MDS Metro Laboratory Services, Genome British Columbia and the University of Victoria signed a collaborative agreement today to establish the University of Victoria – Genome British Columbia’s proteomics research facility at the Vancouver Island Technology Park (VITP).

MDS Metro, B.C.'s largest independent community laboratory network, is relocating its Victoria analytical facilities to occupy approximately 17,000 square feet of high-tech laboratory space in the VITP building. The UVic-Genome British Columbia Proteomics Centre, which conducts advanced research on the structure and function of proteins, is moving from the University of Victoria campus to about 3,500 square feet of lab space adjoining MDS Metro. The two groups will work together to develop and implement new analytical tools for more accurate medical diagnostics and treatments. 

This agreement supports the B.C. government's efforts to stimulate collaboration among the academic, business and biotechnology communities, and helps establish BC as a leading Biotech centre for Canada. 

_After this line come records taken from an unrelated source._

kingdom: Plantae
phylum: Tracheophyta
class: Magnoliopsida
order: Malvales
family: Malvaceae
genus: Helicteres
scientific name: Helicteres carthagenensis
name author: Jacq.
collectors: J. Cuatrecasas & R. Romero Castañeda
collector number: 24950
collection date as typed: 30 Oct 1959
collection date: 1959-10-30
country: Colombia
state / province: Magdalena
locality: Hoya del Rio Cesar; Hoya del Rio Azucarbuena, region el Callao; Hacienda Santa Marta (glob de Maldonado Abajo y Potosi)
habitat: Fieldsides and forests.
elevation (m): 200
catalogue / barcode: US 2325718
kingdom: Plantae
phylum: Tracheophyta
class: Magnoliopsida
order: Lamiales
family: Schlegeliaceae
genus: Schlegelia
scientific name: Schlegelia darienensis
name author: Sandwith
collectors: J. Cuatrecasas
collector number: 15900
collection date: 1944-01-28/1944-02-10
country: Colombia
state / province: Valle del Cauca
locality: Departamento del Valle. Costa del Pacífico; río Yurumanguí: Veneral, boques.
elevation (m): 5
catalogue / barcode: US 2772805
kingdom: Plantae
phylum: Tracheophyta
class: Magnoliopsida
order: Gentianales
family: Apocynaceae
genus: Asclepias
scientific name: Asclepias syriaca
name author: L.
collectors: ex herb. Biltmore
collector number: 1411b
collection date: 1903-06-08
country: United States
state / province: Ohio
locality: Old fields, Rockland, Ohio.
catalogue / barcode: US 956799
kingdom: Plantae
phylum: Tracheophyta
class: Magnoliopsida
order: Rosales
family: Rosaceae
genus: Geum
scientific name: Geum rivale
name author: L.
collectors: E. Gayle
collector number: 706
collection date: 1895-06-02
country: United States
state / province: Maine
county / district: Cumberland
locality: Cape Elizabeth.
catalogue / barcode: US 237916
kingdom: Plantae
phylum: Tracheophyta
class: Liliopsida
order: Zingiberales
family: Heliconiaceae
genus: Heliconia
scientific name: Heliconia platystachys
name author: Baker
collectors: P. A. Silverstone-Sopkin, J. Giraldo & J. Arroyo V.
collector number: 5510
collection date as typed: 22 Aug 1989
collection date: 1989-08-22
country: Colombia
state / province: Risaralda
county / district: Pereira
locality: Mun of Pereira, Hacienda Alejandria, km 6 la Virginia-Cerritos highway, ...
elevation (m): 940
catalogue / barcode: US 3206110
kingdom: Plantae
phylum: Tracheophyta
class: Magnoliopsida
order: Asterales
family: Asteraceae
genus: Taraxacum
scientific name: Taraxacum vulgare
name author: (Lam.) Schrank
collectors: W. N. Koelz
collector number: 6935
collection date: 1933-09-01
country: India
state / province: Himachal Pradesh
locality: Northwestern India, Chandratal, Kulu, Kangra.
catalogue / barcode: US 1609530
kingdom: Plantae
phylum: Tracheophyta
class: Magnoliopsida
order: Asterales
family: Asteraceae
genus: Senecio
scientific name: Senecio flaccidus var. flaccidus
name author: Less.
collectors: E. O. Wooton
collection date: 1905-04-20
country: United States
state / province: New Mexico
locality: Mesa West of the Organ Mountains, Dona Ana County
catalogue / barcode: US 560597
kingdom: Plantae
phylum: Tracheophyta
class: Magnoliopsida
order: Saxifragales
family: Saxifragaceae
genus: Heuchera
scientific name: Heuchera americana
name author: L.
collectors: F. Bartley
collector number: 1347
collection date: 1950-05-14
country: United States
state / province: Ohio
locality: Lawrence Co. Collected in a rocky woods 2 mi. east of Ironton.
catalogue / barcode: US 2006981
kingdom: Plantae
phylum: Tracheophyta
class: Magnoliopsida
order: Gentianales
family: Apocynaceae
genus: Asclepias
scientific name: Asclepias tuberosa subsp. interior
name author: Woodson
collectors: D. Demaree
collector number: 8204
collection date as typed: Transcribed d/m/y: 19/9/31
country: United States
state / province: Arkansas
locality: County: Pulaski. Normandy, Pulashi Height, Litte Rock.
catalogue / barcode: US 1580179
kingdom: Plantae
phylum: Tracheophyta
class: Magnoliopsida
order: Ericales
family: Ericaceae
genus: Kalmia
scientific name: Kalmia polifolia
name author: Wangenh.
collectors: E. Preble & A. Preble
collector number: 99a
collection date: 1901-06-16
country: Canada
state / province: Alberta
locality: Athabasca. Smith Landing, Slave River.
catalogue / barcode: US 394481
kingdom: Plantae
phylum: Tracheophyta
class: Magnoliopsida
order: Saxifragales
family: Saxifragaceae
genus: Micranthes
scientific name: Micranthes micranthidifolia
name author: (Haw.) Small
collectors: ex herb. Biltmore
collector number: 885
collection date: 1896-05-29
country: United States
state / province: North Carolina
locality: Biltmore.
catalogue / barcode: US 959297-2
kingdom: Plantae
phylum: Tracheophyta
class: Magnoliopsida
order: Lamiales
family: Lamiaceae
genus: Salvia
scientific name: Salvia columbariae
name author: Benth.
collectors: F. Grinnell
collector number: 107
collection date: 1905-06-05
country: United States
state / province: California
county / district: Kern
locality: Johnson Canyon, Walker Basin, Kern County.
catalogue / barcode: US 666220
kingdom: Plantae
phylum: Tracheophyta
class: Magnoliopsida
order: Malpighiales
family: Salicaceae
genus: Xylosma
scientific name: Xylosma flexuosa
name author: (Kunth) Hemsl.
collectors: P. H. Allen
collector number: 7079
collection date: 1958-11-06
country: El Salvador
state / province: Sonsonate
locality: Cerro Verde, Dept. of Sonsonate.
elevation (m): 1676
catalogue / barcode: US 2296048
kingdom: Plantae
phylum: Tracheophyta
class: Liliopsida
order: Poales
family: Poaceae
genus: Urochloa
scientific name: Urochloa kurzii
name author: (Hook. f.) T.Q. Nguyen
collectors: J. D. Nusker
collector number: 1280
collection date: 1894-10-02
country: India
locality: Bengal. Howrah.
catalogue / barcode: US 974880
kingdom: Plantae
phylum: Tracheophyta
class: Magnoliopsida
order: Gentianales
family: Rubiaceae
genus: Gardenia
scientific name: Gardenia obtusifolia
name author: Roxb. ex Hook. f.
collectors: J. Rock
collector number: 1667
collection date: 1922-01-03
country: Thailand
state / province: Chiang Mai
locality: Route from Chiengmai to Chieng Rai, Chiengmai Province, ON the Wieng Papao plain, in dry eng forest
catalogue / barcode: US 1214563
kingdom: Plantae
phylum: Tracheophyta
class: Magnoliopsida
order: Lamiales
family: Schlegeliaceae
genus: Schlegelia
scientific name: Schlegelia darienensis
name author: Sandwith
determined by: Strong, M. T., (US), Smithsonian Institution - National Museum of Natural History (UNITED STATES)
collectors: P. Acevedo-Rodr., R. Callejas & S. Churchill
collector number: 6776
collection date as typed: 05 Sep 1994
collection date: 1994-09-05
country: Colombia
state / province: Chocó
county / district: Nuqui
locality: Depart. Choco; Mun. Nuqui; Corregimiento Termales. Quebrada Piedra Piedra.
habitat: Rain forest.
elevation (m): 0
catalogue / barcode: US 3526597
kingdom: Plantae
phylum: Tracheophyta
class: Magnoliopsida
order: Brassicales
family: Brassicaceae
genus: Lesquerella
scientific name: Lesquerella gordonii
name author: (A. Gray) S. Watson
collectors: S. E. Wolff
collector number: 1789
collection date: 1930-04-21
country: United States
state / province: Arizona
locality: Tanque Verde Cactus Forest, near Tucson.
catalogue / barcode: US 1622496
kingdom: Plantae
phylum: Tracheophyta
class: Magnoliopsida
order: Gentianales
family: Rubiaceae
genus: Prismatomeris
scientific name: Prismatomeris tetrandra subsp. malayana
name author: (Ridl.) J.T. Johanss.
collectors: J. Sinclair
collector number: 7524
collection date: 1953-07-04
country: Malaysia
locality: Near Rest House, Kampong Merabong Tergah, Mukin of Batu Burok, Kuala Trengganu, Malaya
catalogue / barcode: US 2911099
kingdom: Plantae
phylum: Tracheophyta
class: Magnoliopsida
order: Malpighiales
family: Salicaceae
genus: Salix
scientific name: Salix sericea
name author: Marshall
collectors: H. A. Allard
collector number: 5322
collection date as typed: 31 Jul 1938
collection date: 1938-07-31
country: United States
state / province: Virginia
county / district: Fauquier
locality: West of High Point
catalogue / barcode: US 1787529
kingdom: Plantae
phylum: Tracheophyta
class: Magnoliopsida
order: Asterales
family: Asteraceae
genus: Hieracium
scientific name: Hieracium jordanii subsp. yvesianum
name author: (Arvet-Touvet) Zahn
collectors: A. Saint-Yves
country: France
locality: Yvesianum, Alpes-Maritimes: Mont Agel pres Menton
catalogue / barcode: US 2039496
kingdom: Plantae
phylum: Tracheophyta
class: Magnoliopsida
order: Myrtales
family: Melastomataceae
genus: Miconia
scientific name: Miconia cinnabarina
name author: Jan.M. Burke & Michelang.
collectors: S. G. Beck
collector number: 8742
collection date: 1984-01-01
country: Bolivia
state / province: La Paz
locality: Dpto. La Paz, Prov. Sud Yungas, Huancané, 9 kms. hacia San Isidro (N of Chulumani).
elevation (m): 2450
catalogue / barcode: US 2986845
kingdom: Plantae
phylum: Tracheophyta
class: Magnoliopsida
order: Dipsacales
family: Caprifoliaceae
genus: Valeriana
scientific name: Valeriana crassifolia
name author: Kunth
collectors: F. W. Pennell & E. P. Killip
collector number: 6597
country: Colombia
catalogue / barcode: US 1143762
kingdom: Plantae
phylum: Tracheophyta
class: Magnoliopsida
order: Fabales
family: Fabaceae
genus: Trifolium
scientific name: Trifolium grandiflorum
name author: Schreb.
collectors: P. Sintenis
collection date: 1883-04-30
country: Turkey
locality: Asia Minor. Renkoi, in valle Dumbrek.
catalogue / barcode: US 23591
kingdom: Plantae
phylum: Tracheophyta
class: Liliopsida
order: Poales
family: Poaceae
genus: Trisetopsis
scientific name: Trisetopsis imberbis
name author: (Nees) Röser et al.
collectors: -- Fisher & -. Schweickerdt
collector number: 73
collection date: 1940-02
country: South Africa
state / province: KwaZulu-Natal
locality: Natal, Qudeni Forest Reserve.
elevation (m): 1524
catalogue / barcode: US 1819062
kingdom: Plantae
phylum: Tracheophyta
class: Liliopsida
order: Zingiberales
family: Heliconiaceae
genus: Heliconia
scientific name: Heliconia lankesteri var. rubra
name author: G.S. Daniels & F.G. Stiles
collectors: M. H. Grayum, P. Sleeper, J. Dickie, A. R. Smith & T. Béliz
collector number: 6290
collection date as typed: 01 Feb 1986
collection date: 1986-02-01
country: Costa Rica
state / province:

“We are working with the private sector and post-secondary institutions to make B.C. a leader in life sciences,” B.C. Premier Gordon Campbell said. “This new research facility is a model for the innovative new partnerships that will help us meet our commitment to be one of the world's top 10 technology centres by 2006.” 

“This collaborative move brings so many benefits,” said Bob Breen, president and COO of MDS Metro. “Our relocation to VITP reflects MDS Metro’s leadership in lab medicine – as providers and innovators. Our collaboration with UVic and Genome British Columbia reflects our joint commitment to applying new technologies that advance diagnostic medicine.” 

“The University of Victoria is delighted with this partnership, which recognizes the scientific importance and societal value of advancing proteomics research in collaboration with the private sector,” said Dr. Martin Taylor, UVic's vice president research. “Our centre is already a national leader in proteomics research. This partnership will expand the centre's capabilities, increase training opportunities for our students, and stimulate technology transfer to the marketplace.” 

This model for a sustainable life science cluster will further economic development in our region, attract world-class scientists and provide insight into how we diagnose disease and manage our health and resources,” said Dr. Alan Winter, president and CEO, Genome British Columbia. 

“By investing in projects like these, Genome British Columbia is helping to build Canada’s research infrastructure, attract and retain world-class researchers, and build on the successes of these Victoria partners,” said Allan Rock, Federal Minister of Industry.